4.     FEES AND PAYMENT:

 

(a) Fees not established at the time of order placement or contract negotiation will be based on the Company's standard rates, subject to change, with applicable taxes payable by the Client.

(b) Payment shall be made within 30 days from the relevant invoice date or as specified by the Company. Late payment will incur interest at the rate established in the invoice.

(c) The Client shall not withhold payment on account of any dispute or claim against the Company.

(d) The Company may take legal action to collect unpaid fees.

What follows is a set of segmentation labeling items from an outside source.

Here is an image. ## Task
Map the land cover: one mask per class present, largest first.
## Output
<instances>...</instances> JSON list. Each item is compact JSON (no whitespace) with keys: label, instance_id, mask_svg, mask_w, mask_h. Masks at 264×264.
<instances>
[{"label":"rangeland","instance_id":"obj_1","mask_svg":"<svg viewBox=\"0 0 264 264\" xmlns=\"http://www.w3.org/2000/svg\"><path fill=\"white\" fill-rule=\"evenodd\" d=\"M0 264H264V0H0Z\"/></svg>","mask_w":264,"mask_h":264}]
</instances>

(e) The Client shall pay all collection costs, including attorney's fees.

 

5.     SUSPENSION or TERMINATION OF SERVICES:

 

The Company may suspend or terminate services without liability in the event of the Client's failure to comply with obligations or suspension of payment, bankruptcy, insolvency, or cessation of business.

 

6.     LIABILITY AND INDEMNIFICATION:

 

(a) The Company is not an insurer or guarantor and disclaims liability as such. The Client is responsible for acting based on Reports of Findings. The Company is not liable for non-performance due to events beyond its control or incorrect results from unclear or false information.

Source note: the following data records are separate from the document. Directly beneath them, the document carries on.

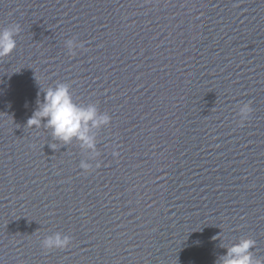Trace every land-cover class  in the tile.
I'll list each match as a JSON object with an SVG mask.
<instances>
[{
    "label": "water",
    "instance_id": "obj_1",
    "mask_svg": "<svg viewBox=\"0 0 264 264\" xmlns=\"http://www.w3.org/2000/svg\"><path fill=\"white\" fill-rule=\"evenodd\" d=\"M17 25L0 264H221L244 239L264 262V0H0V30ZM60 82L111 117L87 125L100 155L27 126ZM57 233L70 246L45 252Z\"/></svg>",
    "mask_w": 264,
    "mask_h": 264
},
{
    "label": "clouds",
    "instance_id": "obj_2",
    "mask_svg": "<svg viewBox=\"0 0 264 264\" xmlns=\"http://www.w3.org/2000/svg\"><path fill=\"white\" fill-rule=\"evenodd\" d=\"M19 32V25L14 28H4L0 30V59L9 56L16 48L13 34ZM71 55L73 43L68 42ZM80 48L83 44L79 45ZM43 101L37 100V109L34 111L31 118L27 121L28 127L40 128L44 127L51 129L53 138L63 144L70 143L73 139L82 142L81 147L92 149L96 155H100L95 151L94 138L86 135L88 131V123L91 122L92 127H98L101 124L107 125L111 123V117L103 115L98 117L97 108L95 105L84 106L77 103L73 98L70 83H57L55 87H47L43 90ZM253 109L249 104H245L240 109L241 125L248 119ZM43 121V123H42ZM54 148V145L52 146ZM113 156L119 155L117 152L112 153ZM100 162L88 164L81 162L79 168L84 170V173H89L95 168H99ZM71 236H61L57 233L55 236H49L43 239L41 248L45 252H50L54 249H66L71 244ZM255 242L251 239L241 240L227 249L221 264H264V262L254 261L249 251L254 247Z\"/></svg>",
    "mask_w": 264,
    "mask_h": 264
}]
</instances>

(b) The Company's liability for any claim shall not exceed a total aggregate sum equal to 10 times the fee paid for the specific service or US$5,000, whichever is lower.

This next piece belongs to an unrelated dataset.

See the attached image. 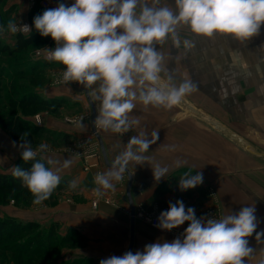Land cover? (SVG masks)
I'll use <instances>...</instances> for the list:
<instances>
[{"label":"crops","instance_id":"1","mask_svg":"<svg viewBox=\"0 0 264 264\" xmlns=\"http://www.w3.org/2000/svg\"><path fill=\"white\" fill-rule=\"evenodd\" d=\"M33 1L4 0L0 2V11H10V17L17 19L19 23L30 22L28 16L34 4L41 6L40 0L35 3ZM60 1L69 6L74 3V0ZM166 2L167 0H160L161 6ZM168 3L174 6V0H168ZM183 30L187 28L183 26ZM12 38L7 40L9 44L14 43L15 38ZM194 45V50L186 54L179 53L177 60L175 47L170 39L156 47L164 55L166 63L181 62L184 74L188 75L187 79L192 77L196 86L208 90L213 87L219 103L231 105L235 120H238L237 124L222 121L219 116L209 114L204 107L186 97L184 100L210 118L222 122L264 152V27L260 36L244 44L231 37L217 36L214 41L194 37ZM52 46L55 48L56 44ZM167 76L161 74L162 80L166 81ZM41 93L45 97L66 98L75 107L74 112H66L60 117L52 118L47 113L42 114L46 125L69 134V142L60 144L59 149L44 155L60 161L55 167L61 168V180H66L68 186L58 193L54 206L44 203L45 207L39 212L37 219L42 224L47 223L51 221L48 216L52 214L53 220L61 222L63 229H77L86 240L76 252L92 260L93 264H99L101 259L113 255L122 256L131 242V203L124 198L128 190L129 176L126 172L122 181L114 182V191L103 190L105 196L113 197L114 200H102L94 208L90 199L95 194L94 189L99 187L94 183V178L97 173L108 171L111 166L105 162L100 140L93 130L90 99L84 87L76 82L57 85L50 80L42 87ZM93 103L97 116L99 105L98 102ZM72 116H76L73 122L64 120ZM129 118L136 123L124 134L100 128L97 131L110 162L125 150L132 136L145 133L151 139L153 131H158L159 139L144 153L149 159L144 164L136 165L133 162L129 165L133 175L132 186L136 190L133 192L136 210L168 209L170 202L182 200L186 208H195L199 218L204 215L210 201L208 188L212 186L223 207L224 215L238 212L243 206H255L257 218L261 221L257 231L264 229L263 155L252 154L241 148L222 131L182 105L165 109L145 106L137 101ZM81 120L84 127L78 126ZM65 159L73 161L68 168L62 167ZM87 164L91 167L85 170L84 166ZM156 167L169 169V173L159 182L153 177L152 168ZM196 172H202L203 183L194 189L181 191L179 179L185 173ZM73 180L77 181L75 189L69 187ZM139 187L141 188L138 189ZM67 198L72 200L68 202ZM187 226L185 222L178 228L185 230ZM175 238L177 237L171 232L154 228L143 219L135 217L131 251H143L147 244L157 241L171 242ZM249 239L257 252L264 248V238L257 241L254 234Z\"/></svg>","mask_w":264,"mask_h":264},{"label":"clouds","instance_id":"2","mask_svg":"<svg viewBox=\"0 0 264 264\" xmlns=\"http://www.w3.org/2000/svg\"><path fill=\"white\" fill-rule=\"evenodd\" d=\"M33 23L42 37H51L56 44L45 48L46 59L64 66L62 82L82 85L91 100L98 102L94 126L124 134L136 123L129 114L137 101L171 109L195 90L189 79L178 85L162 80L164 55L157 44L170 39L185 54L194 48V37L214 41L225 36L244 44L261 35L264 0H174V6L168 0L163 6L160 0H74L70 6L61 2L44 10ZM181 26L192 34L189 38L181 39ZM5 31L30 33L32 29L10 19L0 26V33ZM78 126L84 127L82 120ZM158 139L155 130L151 139L145 133L132 136L109 170L96 174V195L114 191V182L124 179L131 163L144 164L149 159L144 153ZM21 141L22 160L33 163L30 168L12 167V175L32 194L33 203L41 204L60 184L61 168L55 167L60 161L41 155L49 150L47 144L34 149L31 141L22 137ZM72 162L65 159L62 167L68 168ZM152 172L159 182L169 169L156 167ZM202 183V172L185 173L179 189H194ZM69 187L75 189L77 181H71ZM185 222L184 232L171 242L150 243L143 251L113 255L99 264H264V248L257 252L249 239L254 234L257 241L264 238V229L257 231L261 221L255 206H243L219 218L207 214L198 218L194 207L186 208L177 200L160 213L155 226L171 231Z\"/></svg>","mask_w":264,"mask_h":264},{"label":"trees","instance_id":"3","mask_svg":"<svg viewBox=\"0 0 264 264\" xmlns=\"http://www.w3.org/2000/svg\"><path fill=\"white\" fill-rule=\"evenodd\" d=\"M2 1L4 0H0ZM44 10L38 3L34 4L28 16L32 31L27 35L17 32L13 44L0 38V127L14 141H21L22 137L31 141L32 146L36 144V136L40 130L30 118L40 112H56L57 106L68 102L66 98L45 97L38 91L48 81L46 64L41 59L25 65L27 52L53 45V40L42 37L34 27V17ZM8 13L0 11V26H6L13 19L9 16L10 11ZM10 57L15 58L9 61ZM57 64L64 68L58 62H51L53 67ZM32 163L33 161L24 163L20 153L15 166L30 168ZM65 187L66 182L61 180L50 198L44 202L54 205L58 200V193ZM33 199L21 180L14 178L12 172L6 173L0 168V204L6 205L13 201L16 205L30 206ZM81 237L77 229L70 227L64 234L60 223L56 221L43 226L38 221H22L12 216L0 217V259L14 264H55L52 261L54 255L65 247H77Z\"/></svg>","mask_w":264,"mask_h":264},{"label":"rangeland","instance_id":"4","mask_svg":"<svg viewBox=\"0 0 264 264\" xmlns=\"http://www.w3.org/2000/svg\"><path fill=\"white\" fill-rule=\"evenodd\" d=\"M6 13L9 14L8 12H6ZM179 32H180V36H181L182 40L184 38H189V36H191V33L188 30H183V26H181L179 28ZM12 36H13V38H12ZM0 38L3 41L8 43L7 40L9 38L14 39V34H11L10 32L5 31L4 33H0ZM53 45H55L54 41H53ZM52 47L53 46L51 45V46H48L46 48H52ZM182 49H183L182 47H181V49L175 48L176 60H177L179 53L183 52ZM193 50H194V48H193ZM14 58L10 57L9 61H13ZM40 59H41V61H43L46 64V72H47V76H48L47 83L50 80H53L54 84H57V85L65 84L62 82V72L64 71V68L59 67V64H57L54 67L51 66L52 61H48L46 59V49L45 48L44 49H32L29 52H27L25 55V60H24L25 65H27L28 63L40 60ZM163 67H164V70L161 72V74L168 75L166 78V81H168L172 84L178 85L181 81L187 79L188 75H186V73L184 74V68H183L181 62L175 61L174 64H168L164 60L163 61ZM19 80L22 81V79H19ZM189 80H191L194 83V80L192 79V77ZM25 81H26V79H25ZM5 83H6V81H5ZM41 90H42V88L41 89L39 88L38 91L41 93ZM215 92L216 91H214L213 87L208 90L206 88H200L199 86H196L195 90L193 92H191L190 94L186 95L185 97L188 98L189 101H193L197 105L204 107L209 114L219 116V119H221L222 121H225L229 124H233V122L235 124H237L236 122L238 120H235L236 118L234 117V114L232 113L231 105L229 103H224V104L219 103V101L215 97ZM74 105H75L74 103H72L71 101L70 102L68 101L65 104L57 106L56 112H52V113L47 112V111L46 112H40V113H38L35 116L30 118V120L35 124V126L38 127V131L40 130L39 135L36 136V144L33 145L32 147L35 149L41 143H45L49 146V150L46 153H42L41 155L44 156L45 154H48L50 152H54V151H56V149H59L60 144H62L64 142L65 143L69 142V138H68L69 134L62 133V131H59L57 129H53V127L46 125L43 121V115L42 114L47 113L49 116H52V118H53V116L54 117H60V116L64 115L66 112L67 113H70L71 111L74 112V107H75ZM75 117L76 116L66 117L64 120H66L67 122H73ZM13 142H16L15 146L13 145ZM21 142L22 141H14L12 139V137L10 136V134L0 127V168L4 172H6V173L12 172V167L15 166L16 159H17L18 155L21 153V150L18 147ZM73 151L77 155L75 150H73ZM84 169L88 170V169H86L85 166H84ZM64 181L66 182V186H68L67 181L66 180H64ZM208 192H209L208 196H210L209 197L210 201L207 205V208L205 209L204 215L205 214H207L208 216H214L215 215L218 218L223 216L224 210H223L222 205L218 201V196H217V193L215 191V188L210 186L208 188ZM94 199H97V200L100 199L98 201L96 207L98 206V204L102 200H105V202L114 200L113 197H109L108 195L107 196H105V195L104 196H97L95 193L94 196H92L90 199V202L94 208H96L93 205ZM67 200L69 202L72 200V198H67ZM44 203L45 202L43 201L41 204H34L33 203L30 206H24V205H16L12 201L6 205L0 204V217L12 216V217L20 219L22 221H38V222H40L39 219H37V218L39 216V212H42L41 210L44 209V207H45ZM142 209L147 213H155V214L161 213L162 211L167 210L166 207L165 208H157L156 210L155 209L154 210L146 209V208H142ZM138 210L139 209H137V210L135 209V217H137L136 212ZM51 215L52 214H50L48 216V217H51L50 218L51 221L49 220L47 223H43V224L41 222L40 223L43 226H47V225H49V223L51 224L52 222H55L56 220H53V217ZM56 222L60 223V225H61V222H59V221H56ZM151 226H152V224H151ZM153 227L156 228L155 226H153ZM66 229H63L62 225H61V231L64 234H65ZM159 230H161V229H159ZM169 232H171L173 235L178 237V236H180L181 233L184 232V230L176 228V229H173L172 231H169ZM85 240H86L85 238L81 237V240H80L79 245L77 247H75V248H66V247L63 248L62 250H60V252H58L57 254L54 255L52 261L55 262V264H93L92 260L88 259L86 256L79 255L76 252L77 249H79L80 247H82L85 244ZM0 264H14V263L10 262L8 260L3 261L2 259H0ZM39 264H43V263L40 262Z\"/></svg>","mask_w":264,"mask_h":264},{"label":"water","instance_id":"5","mask_svg":"<svg viewBox=\"0 0 264 264\" xmlns=\"http://www.w3.org/2000/svg\"><path fill=\"white\" fill-rule=\"evenodd\" d=\"M56 2L59 4L61 3L60 0H56ZM85 92L87 94V90L85 89ZM88 96V94H87ZM89 97V96H88ZM90 102L92 104V108H93V113H92V126H93V130L94 132H96V136H98L99 140H100V144H101V148L103 151V156L105 159V162L108 165H112L113 162H110L108 159V156L106 154L105 151V147L102 141V138L100 137L98 131H97V127L94 126L93 121L96 117V107L94 105V103L92 102L91 98L89 97ZM182 105L184 108H186L188 111H190L191 113L195 114L197 117L202 118L205 120V122H208L209 124L213 125L214 127H216L217 129H219L220 131H222L227 137H229L230 139H232L238 146H240L241 148L249 151L252 154H256L259 156L264 157V152H261L258 148H256V146L252 145L250 142H247L243 137L239 136L237 133H235L233 130H231L229 127H227L226 125H224L222 122H219L213 118H210L209 116H207L205 113L201 112L200 110H198L196 107H194L193 105H189V103L186 100H183V102L180 104ZM128 176H129V183H128V190H127V194L124 197L125 199H128L129 202L131 203V242H130V246L128 248L127 251H131L132 246H133V242H134V222H135V204L133 201V192H135L136 190L133 188V175L131 173V171L128 169L127 172ZM141 187H139L138 189H140ZM137 189V190H138Z\"/></svg>","mask_w":264,"mask_h":264},{"label":"built area","instance_id":"6","mask_svg":"<svg viewBox=\"0 0 264 264\" xmlns=\"http://www.w3.org/2000/svg\"><path fill=\"white\" fill-rule=\"evenodd\" d=\"M35 1L36 0H34L33 3H35ZM40 4H41L42 8H45V9L55 8V7L58 6V3L56 2V0H40ZM21 23L22 24H27L31 28V25H30V23L28 21L21 22ZM22 33L25 34L26 32H22ZM85 167H86V169H89L91 167V165L87 164V165H85ZM99 200H97V199L93 200V205L95 207H96V205H97ZM159 215H160V213H157V214H155V213H147L142 208L141 209L139 208V210L136 212V216L137 217L149 222V224H152V226H155L158 223ZM156 228H158V227H156Z\"/></svg>","mask_w":264,"mask_h":264}]
</instances>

(c) The Company shall not be liable for indirect or consequential losses, including loss of profits orbusiness opportunities, goodwill, or product recall costs. The Company shall not be liable for claims made by third parties, including product liability claims.

 

(d) Any claim by the Client must be made in writing within 30 days of discovering the alleged facts justifying the claim, and the Company shall not be liable if the claim is brought more than one year after the date of service performance.

 

(b) The Client shall indemnify and hold the Company and its officers, employees, agents, or subcontractors harmless from all claims by third parties for loss, damage, or expenses related to the performance or non-performance of services.

 

7.     MISCELLANEOUS:

 

(a) If any provision of these General Conditions is found illegal or unenforceable, the validity and enforceability of the remaining provisions shall not be affected.

 

(b) The Client shall not attempt to hire or entice the Company's employees to leave their employment during the service provision and for one year thereafter.

 

(c) The use of the Company's corporate name or registered marks for advertising purposes is prohibited without the Company's prior written authorization.

 

8.     GOVERNING LAW, JURISDICTION, AND DISPUTE RESOLUTION:

 

All disputes arising out of or in connection with Contractual Relationship(s) shall be governed by the substantive laws of Singapore, exclusive of any conflicts of laws principles. Disputes shall be settled under the Rules of Arbitration of the International Chamber of Commerce by one or more arbitrators appointed in accordance with the said rules. The arbitration shall take place in Singapore and be conducted in English.

 

9.     CONFIDENTIALITY:

 

As used hereinafter, "Confidential Information" shall include Client Information and any information acquired from the other party pursuant to the Contract, provided that it does not fall under exceptions. Neither party shall disclose the other party’s Confidential Information to any person nor entity, except as expressly provided herein, unless required by law.